Tuesday, April 11, 2017

Steel: Steel Bodied Guitars

Colin James: National Steel


In 1927, the invention of the electric guitar was still many years away. This was a problem for players who wanted to use guitars in the dance music of the day. The guitar was a relatively quiet instrument, but you needed volume to play lead lines in the dance bands of the day. The invention of the National Steel Guitar was the first solution to that problem. The steel body and the resonator cones inside it gave it the volume needed to stand above the musical fray. The inventors of the instrument were thinking that white dance band musicians would be their main customers, and they also thought they might sell some in Hawaii. What they did not expect was that black blues musicians would also be great customers. Blues in those days was largely played solo or in very small groups. What the National Steel Guitar Company did not realize was that many of these artists played in juke joints. These were noisy places where the music had to cut through loud conversation and get people to dance. Today, the National Steel is generally thought of as a blues instrument. That has a lot to do with the work of early players such as Bukka White and the Reverend Gary Davis. Colin James features the sound of the National Steel in his song of that name, which is also a fine tribute to the power of the instrument.

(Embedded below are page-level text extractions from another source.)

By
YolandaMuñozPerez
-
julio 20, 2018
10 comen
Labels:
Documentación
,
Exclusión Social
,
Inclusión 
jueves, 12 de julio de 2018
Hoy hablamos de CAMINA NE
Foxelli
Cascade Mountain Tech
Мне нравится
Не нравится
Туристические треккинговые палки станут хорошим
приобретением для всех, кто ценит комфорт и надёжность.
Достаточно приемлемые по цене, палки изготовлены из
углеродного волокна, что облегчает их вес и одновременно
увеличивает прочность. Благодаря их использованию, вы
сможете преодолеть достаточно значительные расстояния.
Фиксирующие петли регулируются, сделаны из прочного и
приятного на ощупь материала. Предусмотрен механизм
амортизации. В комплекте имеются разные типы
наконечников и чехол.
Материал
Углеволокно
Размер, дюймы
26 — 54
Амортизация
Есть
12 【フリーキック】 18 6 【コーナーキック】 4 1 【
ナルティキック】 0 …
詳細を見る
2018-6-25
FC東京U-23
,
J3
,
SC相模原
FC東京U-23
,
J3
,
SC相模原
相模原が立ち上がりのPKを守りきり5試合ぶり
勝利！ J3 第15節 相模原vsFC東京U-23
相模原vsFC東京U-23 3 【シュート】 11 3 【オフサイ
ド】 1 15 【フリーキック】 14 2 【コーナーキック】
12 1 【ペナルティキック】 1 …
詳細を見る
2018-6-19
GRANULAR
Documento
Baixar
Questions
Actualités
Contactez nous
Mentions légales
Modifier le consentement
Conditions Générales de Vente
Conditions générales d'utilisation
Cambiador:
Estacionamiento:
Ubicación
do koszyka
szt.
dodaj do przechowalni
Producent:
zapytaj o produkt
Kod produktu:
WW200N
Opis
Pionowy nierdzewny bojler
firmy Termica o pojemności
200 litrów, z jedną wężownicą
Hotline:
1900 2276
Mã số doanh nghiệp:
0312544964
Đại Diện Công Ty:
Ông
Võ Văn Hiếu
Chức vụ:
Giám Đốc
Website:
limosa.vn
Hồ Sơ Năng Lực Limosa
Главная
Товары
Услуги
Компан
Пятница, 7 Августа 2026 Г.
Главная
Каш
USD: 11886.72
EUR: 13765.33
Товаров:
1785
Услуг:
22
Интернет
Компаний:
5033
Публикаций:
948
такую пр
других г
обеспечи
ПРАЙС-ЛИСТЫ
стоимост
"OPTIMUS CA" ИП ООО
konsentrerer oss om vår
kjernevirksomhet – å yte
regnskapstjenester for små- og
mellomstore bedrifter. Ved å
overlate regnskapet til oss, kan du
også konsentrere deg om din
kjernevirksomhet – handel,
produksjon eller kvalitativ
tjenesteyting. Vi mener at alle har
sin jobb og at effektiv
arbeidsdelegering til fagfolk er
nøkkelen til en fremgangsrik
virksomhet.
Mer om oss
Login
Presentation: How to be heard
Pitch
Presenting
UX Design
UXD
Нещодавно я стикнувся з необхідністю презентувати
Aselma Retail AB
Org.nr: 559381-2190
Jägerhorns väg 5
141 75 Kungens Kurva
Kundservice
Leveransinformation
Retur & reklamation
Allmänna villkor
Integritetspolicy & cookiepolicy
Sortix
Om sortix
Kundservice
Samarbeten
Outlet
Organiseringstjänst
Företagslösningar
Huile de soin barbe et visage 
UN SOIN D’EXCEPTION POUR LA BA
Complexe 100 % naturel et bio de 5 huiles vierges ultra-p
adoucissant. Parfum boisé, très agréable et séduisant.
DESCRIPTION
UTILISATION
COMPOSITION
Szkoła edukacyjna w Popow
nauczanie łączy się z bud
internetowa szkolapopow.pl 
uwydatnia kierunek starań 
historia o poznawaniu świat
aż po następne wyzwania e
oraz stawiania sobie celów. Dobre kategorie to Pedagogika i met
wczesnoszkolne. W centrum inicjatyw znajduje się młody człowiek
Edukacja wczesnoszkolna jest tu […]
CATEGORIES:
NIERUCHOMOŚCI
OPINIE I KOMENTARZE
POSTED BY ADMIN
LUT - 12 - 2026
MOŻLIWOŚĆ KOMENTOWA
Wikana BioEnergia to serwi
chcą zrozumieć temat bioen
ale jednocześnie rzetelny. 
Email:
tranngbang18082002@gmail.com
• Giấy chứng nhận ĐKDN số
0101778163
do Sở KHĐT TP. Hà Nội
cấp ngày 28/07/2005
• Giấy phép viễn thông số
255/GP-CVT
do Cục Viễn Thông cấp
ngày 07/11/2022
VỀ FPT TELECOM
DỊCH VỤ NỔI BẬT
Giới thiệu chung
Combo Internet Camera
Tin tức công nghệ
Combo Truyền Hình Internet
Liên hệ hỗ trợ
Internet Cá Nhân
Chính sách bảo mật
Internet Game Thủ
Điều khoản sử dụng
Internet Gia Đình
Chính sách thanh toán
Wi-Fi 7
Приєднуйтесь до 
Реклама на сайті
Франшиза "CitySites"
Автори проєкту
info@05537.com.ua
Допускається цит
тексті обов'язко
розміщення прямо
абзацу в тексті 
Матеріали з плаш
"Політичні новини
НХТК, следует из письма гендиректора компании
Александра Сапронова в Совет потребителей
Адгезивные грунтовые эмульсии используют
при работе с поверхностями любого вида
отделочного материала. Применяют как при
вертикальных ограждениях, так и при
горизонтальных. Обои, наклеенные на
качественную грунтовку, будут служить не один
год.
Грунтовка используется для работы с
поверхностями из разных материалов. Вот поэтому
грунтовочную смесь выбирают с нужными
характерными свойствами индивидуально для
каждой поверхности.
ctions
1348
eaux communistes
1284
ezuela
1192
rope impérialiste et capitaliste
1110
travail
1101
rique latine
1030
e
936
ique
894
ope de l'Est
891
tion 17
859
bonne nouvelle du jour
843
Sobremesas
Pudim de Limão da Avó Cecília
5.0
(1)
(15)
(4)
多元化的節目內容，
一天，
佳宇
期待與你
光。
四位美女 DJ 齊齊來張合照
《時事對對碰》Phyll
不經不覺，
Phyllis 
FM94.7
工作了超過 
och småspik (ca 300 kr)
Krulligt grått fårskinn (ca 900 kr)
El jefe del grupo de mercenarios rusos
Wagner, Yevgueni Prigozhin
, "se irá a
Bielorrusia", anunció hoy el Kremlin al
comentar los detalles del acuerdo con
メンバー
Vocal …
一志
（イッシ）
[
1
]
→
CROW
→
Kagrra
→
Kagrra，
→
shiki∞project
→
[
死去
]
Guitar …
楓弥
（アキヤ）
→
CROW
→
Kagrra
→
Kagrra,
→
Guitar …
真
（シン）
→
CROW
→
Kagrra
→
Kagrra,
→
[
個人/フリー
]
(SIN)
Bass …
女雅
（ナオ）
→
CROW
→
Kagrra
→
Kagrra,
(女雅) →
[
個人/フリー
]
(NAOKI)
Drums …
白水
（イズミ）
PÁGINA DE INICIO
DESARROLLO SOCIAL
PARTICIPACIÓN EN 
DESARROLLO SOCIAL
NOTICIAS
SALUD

Abbie Gardner: Honey on My Grave


The invention of the dobro followed in 1928, and was meant to address some of the same problems. But, as you can see, only part of the body of a dobro is steel. The dobro also has only one resonator cone where the National Steel has three. The result is an instrument that still stands out in a crowd, but has a mellower sound than the National Steel. This makes the instrument more versatile. Today, the dobro is mainly found in bluegrass and country music, but Abbie Gardner shows off the bluesy and soulful aspects of the instrument. Gardner would later record this song with her group Red Molly, and that version is well worth seeking out. But this solo version highlights the sound of the dobro better.